• Work instructions:
Every line below between the one holding "(970, 612) none" and the one holding "[167,81,394,95] (The first", inclusive, should be copied exactly, and no other line.

# # # # #

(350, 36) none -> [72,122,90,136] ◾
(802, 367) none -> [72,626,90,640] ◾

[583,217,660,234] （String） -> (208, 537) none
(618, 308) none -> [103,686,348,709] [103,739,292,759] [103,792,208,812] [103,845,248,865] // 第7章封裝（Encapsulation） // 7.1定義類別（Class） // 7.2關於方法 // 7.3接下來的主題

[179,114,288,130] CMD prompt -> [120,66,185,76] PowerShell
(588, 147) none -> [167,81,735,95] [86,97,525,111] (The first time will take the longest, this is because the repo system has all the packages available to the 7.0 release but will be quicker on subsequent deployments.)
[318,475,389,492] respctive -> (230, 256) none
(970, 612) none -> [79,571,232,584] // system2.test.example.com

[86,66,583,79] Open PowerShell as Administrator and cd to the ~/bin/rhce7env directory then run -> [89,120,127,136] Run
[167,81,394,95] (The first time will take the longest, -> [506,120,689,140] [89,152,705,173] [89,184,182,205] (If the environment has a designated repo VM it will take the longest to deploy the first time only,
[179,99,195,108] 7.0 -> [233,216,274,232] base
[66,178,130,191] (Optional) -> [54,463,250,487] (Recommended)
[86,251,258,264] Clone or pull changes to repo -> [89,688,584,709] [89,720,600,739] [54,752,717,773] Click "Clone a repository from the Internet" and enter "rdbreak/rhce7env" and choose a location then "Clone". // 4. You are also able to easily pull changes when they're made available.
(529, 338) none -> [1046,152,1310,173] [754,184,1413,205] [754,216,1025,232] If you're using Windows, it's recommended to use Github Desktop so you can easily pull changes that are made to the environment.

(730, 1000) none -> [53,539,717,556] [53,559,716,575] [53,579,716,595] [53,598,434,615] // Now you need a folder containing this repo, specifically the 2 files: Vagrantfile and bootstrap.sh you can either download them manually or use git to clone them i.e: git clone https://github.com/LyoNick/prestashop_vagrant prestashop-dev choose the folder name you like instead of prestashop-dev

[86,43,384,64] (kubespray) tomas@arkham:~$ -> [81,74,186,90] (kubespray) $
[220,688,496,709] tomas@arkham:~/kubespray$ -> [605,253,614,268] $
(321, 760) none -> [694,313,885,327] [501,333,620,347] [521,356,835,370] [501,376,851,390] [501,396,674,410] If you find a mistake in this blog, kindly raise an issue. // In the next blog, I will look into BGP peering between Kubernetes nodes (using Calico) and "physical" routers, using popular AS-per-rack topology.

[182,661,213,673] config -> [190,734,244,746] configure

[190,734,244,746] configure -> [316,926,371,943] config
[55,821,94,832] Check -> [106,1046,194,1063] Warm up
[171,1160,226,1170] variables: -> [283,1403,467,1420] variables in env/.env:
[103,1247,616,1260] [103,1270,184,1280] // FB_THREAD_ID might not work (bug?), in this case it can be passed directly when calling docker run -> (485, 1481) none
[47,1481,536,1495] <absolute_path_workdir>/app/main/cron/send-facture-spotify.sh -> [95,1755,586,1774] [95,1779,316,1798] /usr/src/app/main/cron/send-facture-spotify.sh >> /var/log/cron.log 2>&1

# # # # #

• Response below:
(970, 612) none -> [79,571,232,584] // system2.test.example.com

[86,66,583,79] Open PowerShell as Administrator and cd to the ~/bin/rhce7env directory then run -> [89,120,127,136] Run
[167,81,394,95] (The first time will take the longest, -> [506,120,689,140] [89,152,705,173] [89,184,182,205] (If the environment has a designated repo VM it will take the longest to deploy the first time only,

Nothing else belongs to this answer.